The pro-China leader of the island, Carrie Lam, is also under increasing pressure from the mainland to implement the Zero-Covid policy. It is called “dynamic zero” on the island.
She is quoted as saying: “‘Dynamic zero’ — I admit this is a policy requirement of the mainland. But I am not the initiator, so if you want an authoritative definition of ‘dynamic,’ I’m sorry, I really can’t explain it.”
What she is not saying openly is this: The mainland is forcing the city administration to implement the harsh communist model to get rid of the virus.

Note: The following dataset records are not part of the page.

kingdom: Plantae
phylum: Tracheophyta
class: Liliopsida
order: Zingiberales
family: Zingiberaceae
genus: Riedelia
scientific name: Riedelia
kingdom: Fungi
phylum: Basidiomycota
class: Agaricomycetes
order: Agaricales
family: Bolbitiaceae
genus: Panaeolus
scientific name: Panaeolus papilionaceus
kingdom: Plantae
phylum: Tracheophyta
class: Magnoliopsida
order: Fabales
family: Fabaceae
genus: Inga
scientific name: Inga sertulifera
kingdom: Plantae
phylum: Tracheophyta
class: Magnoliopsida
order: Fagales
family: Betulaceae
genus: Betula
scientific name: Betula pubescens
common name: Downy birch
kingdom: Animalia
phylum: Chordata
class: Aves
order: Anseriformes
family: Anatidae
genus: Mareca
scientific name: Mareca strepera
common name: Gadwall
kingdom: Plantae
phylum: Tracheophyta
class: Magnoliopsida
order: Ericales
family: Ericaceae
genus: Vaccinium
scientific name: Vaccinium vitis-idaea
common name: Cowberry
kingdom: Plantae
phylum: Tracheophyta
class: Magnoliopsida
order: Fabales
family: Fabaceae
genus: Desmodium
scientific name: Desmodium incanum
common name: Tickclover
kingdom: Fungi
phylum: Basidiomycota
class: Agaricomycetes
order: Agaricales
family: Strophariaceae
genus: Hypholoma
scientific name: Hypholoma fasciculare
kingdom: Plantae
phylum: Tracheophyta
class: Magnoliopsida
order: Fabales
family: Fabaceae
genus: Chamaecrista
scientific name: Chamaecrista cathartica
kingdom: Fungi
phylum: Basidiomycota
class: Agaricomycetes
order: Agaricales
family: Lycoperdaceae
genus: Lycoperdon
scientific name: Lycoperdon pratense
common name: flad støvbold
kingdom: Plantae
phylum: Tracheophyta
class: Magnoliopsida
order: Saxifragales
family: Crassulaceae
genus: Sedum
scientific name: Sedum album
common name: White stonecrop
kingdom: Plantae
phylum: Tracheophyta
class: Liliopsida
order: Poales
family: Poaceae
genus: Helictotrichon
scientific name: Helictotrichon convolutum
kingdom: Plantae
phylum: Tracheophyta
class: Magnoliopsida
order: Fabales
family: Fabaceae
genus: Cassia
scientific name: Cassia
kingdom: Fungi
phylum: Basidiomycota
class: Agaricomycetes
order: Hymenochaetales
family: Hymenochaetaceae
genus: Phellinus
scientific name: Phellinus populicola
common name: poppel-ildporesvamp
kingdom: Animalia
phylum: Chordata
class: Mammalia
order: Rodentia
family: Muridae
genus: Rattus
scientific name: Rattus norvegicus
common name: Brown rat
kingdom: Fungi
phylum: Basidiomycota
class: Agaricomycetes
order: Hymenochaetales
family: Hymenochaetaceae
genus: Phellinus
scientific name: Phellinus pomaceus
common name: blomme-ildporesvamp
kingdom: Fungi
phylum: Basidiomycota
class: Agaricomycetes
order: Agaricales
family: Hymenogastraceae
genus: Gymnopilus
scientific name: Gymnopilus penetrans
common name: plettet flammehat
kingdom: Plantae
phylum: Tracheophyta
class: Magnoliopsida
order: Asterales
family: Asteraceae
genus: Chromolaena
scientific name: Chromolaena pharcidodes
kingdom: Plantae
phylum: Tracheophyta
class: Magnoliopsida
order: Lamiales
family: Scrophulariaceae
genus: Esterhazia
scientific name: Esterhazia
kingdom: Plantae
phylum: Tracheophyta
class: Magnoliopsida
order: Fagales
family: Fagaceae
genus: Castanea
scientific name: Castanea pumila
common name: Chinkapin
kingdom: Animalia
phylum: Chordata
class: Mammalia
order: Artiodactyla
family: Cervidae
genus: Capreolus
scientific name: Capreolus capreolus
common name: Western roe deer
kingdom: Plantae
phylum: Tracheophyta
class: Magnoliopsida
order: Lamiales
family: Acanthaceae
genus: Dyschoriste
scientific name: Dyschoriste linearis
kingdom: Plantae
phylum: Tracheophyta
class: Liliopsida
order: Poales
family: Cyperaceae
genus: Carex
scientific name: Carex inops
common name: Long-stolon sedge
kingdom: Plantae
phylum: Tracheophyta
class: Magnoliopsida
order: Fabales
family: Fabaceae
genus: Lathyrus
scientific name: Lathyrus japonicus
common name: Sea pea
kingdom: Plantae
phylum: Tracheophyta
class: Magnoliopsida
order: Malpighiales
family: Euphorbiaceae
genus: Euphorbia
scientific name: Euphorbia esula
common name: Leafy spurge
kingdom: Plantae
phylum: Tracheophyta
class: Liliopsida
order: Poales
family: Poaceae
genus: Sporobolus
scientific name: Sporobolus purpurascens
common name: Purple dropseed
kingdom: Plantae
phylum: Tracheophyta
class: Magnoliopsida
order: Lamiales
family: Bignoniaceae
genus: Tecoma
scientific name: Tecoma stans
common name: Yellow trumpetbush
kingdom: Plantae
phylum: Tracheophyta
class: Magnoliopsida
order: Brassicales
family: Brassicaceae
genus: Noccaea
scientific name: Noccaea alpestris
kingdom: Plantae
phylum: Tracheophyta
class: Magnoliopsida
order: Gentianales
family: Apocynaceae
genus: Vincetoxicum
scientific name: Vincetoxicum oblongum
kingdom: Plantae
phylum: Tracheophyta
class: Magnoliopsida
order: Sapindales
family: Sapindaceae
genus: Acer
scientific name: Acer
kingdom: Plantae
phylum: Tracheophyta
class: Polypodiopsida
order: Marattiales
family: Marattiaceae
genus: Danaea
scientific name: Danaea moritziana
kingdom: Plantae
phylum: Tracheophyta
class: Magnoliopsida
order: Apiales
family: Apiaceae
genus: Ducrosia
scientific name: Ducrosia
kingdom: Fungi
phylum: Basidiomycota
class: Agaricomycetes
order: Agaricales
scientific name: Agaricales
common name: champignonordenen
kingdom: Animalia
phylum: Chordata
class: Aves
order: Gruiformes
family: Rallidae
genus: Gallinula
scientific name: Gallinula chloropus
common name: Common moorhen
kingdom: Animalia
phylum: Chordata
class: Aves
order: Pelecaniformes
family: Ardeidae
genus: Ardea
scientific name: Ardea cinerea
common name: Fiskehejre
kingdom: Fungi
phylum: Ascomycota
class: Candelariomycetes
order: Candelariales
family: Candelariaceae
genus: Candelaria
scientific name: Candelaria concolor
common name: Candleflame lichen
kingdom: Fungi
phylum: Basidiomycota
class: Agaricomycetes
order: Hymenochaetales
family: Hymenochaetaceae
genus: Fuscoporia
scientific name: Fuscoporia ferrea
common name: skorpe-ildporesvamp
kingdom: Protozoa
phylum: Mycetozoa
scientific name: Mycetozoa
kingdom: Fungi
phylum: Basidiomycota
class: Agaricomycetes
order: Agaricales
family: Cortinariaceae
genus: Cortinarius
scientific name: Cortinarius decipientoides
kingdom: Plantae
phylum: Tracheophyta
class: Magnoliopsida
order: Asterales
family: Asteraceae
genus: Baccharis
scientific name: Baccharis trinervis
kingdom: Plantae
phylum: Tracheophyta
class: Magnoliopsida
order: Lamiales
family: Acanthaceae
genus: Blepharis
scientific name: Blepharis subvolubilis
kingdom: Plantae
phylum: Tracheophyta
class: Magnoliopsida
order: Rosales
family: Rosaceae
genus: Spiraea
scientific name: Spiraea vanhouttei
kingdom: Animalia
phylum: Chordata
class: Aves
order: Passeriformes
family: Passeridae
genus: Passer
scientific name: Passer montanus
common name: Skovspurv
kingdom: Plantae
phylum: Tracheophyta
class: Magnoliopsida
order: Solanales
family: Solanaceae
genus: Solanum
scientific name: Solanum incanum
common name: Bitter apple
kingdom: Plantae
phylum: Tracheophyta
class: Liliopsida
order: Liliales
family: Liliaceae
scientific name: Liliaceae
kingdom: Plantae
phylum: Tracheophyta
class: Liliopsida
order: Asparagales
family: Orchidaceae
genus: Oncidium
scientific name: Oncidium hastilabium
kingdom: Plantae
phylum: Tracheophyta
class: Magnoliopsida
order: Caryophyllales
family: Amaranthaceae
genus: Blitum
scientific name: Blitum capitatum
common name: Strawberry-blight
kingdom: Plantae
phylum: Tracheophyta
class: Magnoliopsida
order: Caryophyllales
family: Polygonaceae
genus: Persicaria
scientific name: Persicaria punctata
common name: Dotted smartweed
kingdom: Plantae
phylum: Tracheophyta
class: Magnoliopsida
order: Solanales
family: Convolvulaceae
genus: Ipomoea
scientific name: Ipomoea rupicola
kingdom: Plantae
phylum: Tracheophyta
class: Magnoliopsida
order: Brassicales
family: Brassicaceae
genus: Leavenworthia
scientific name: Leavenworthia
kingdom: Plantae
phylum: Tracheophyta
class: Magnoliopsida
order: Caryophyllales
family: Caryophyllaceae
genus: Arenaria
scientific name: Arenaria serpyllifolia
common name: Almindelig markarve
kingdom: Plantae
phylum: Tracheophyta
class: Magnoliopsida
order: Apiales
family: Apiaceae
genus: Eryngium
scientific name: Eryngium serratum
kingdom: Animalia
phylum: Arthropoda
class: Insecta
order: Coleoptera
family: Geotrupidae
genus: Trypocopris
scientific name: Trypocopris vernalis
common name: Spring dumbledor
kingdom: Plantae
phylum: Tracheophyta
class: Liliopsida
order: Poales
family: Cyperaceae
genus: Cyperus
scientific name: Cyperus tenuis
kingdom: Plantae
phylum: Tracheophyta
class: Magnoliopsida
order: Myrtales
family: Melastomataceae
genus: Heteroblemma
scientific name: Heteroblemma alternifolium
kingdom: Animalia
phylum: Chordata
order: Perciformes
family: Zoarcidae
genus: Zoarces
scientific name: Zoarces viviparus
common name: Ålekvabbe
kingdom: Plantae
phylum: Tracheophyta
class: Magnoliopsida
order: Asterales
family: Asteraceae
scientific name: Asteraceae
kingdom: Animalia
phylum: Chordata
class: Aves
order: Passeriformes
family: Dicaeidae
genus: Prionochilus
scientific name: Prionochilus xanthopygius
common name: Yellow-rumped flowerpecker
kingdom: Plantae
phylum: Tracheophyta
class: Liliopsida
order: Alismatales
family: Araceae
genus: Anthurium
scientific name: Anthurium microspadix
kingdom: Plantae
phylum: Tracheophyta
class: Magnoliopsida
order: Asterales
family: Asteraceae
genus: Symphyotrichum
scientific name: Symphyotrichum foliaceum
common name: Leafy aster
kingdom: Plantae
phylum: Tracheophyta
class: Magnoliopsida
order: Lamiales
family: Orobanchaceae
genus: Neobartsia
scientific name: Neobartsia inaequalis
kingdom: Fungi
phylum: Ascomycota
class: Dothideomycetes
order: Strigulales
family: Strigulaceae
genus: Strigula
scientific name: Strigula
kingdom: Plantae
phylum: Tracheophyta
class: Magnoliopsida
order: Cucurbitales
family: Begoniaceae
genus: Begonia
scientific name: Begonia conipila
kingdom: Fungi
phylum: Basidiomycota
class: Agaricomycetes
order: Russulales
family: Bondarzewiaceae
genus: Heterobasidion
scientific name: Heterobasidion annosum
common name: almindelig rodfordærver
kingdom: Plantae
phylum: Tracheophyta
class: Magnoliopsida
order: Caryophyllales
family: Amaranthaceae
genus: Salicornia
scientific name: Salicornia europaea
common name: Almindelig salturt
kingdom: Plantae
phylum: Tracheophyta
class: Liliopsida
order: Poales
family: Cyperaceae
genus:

However, health experts are worried that certain measures, such as citywide mandatory testing, would be impractical in Hong Kong, and “could also stir anger in a public already deeply distrustful of the government”.
As media analysts say, “but as Beijing exerts ever-tighter control over Hong Kong, through a national security law and sweeping crackdown on dissent, those considerations may start to carry less weight”.
Meanwhile, eagerness of a section of the Hong Kong authorities to “embrace tougher restrictions” is being seen as “a proxy for (their) loyalty to Beijing”. Tian Feilong, a law professor at Beijing’s Beihang University who studies Hong Kong, says: “The loopholes and oscillation in Hong Kong’s antivirus strategy show that some officials have not met the requirements for ‘firm patriotism.’” For the time being, these ideological questions have taken the back seat as Hong Kongers are grappling with extending medical care to the thousands of patients. Nearly 15,000 people who are said to have tested positive are running for pillar to post for hospital admissions or public isolation units. Things have become alarmist because after a gap of five months with no death reported, suddenly the island city has witnessed dozens of deaths within a week. Omicron being a highly transmissible variant, there is no saying when and how the positivity rate will be reined in.